La Vita e l'Educazione
- Nascita: 11 settembre 1743, Copenaghen, Danimarca
- Genitori: Søren Abildgaard (disegnatore antiquario) e Anne Margrethe Bastholm
- Formazione iniziale con un maestro di pittura.
- Entrò nella Nuova Accademia Reale Danese d'Arte a Copenaghen nel 1764.
- Vinse diverse medaglie all'accademia dal 1764 al 1767, dimostrando un precoce talento.
- Ricevette una borsa di studio per viaggiare nel 1767, che utilizzò cinque anni dopo.
- Studiò sotto Johan Edvard Mandelberg e Johannes Wiedewelt all'Accademia.
Il Periodo Romano e lo Sviluppo Artistico (1772-1777)
- Viaggiò a Roma dal 1772 al 1777, un periodo cruciale nel suo sviluppo artistico.
- Studiò scultura, architettura, decorazione, affreschi (al Palazzo Farnese) e murales.
- Visitò Napoli nel 1776 con Jens Juel.
- Si concentrò sullo sviluppo delle sue abilità nella pittura storica.
- Trovò ispirazione negli affreschi di Annibale Carracci, Raffaello, Tiziano e Michelangelo.
- Si allontanò dal classicismo rigoroso, influenzato da artisti come Johan Tobias Sergel e Johann Heinrich Füssli.
- Sviluppò un apprezzamento per la letteratura, tra cui Shakespeare, Omero e Ossian.
Ritorno in Danimarca e Commissioni Reali
- Tornò a Copenaghen nel dicembre 1777.
- Fu nominato professore all'Accademia nel 1778.
- Divenne pittore storico reale intorno al 1780.
- Ricevette una commissione significativa dal governo danese: dipingere una storia della Danimarca per la Sala dei Cavalieri (Riddersal) del Palazzo di Christiansborg.
- Questo progetto coinvolse opere monumentali che combinavano raffigurazioni storiche, elementi allegorici e riferimenti mitologici progettati per glorificare la monarchia.

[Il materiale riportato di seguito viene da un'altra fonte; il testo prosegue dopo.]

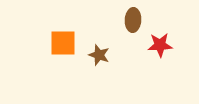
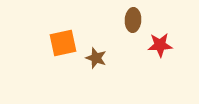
orange square: rotated 12 degrees counterclockwise
brown star: moved 3 px left, 3 px down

- Lavorò con Johan Edvard Mandelberg sulle decorazioni del Palazzo di Fredensborg.
Opere Principali e Stile Artistico
- Dipinti Notabili: "Cristiano I Eleva l'Holstein a Ducato nel 1474", "L'Incubo", "Ritratto di Nicolai Abraham Abildgaard", "Lo Spettro di Culmin Appare alla Madre Sua", "Scene dal 'Viaggio Sotterraneo di Niels Klim'", "La Levatrice che Saluta la Ragazza di Andros (da Terenzio)", "Magnus Stenbock si Arrende della Fortezza di Tønningen a Federico IV nel 1714", "Nudo maschile seduto con il viso parzialmente coperto dalle sue braccia alzate", “Audhumla”, e "Il Filottete Ferito."
- Stile Artistico: Lo stile di Abildgaard mescolava elementi neoclassici con influenze romantiche emergenti. Incorporò allegoria pittorica, usando simboli per comunicare idee a un pubblico raffinato. Le sue opere spesso presentavano illuminazione drammatica, colori ricchi e dettagli meticolosi.
- Temi: Esplorò temi dalla mitologia greca e norrena, eventi storici e narrazioni letterarie.
Eredità e Influenza
- Fu direttore dell'Accademia durante il 1789–1791 e il 1801–1809.
- Insegnò artisti influenti tra cui Asmus Jacob Carstens, Bertel Thorvaldsen, J. L. Lund e Christoffer Wilhelm Eckersberg.
- Eckersberg, suo allievo, divenne noto come il "padre della pittura danese" e pose le basi per l'Età dell'Oro della Pittura Danese.
- Morì il 14 novembre 1809 a Copenaghen.
- Il suo lavoro influenzò significativamente lo sviluppo del Romanticismo nordico e contribuì al panorama artistico della Danimarca.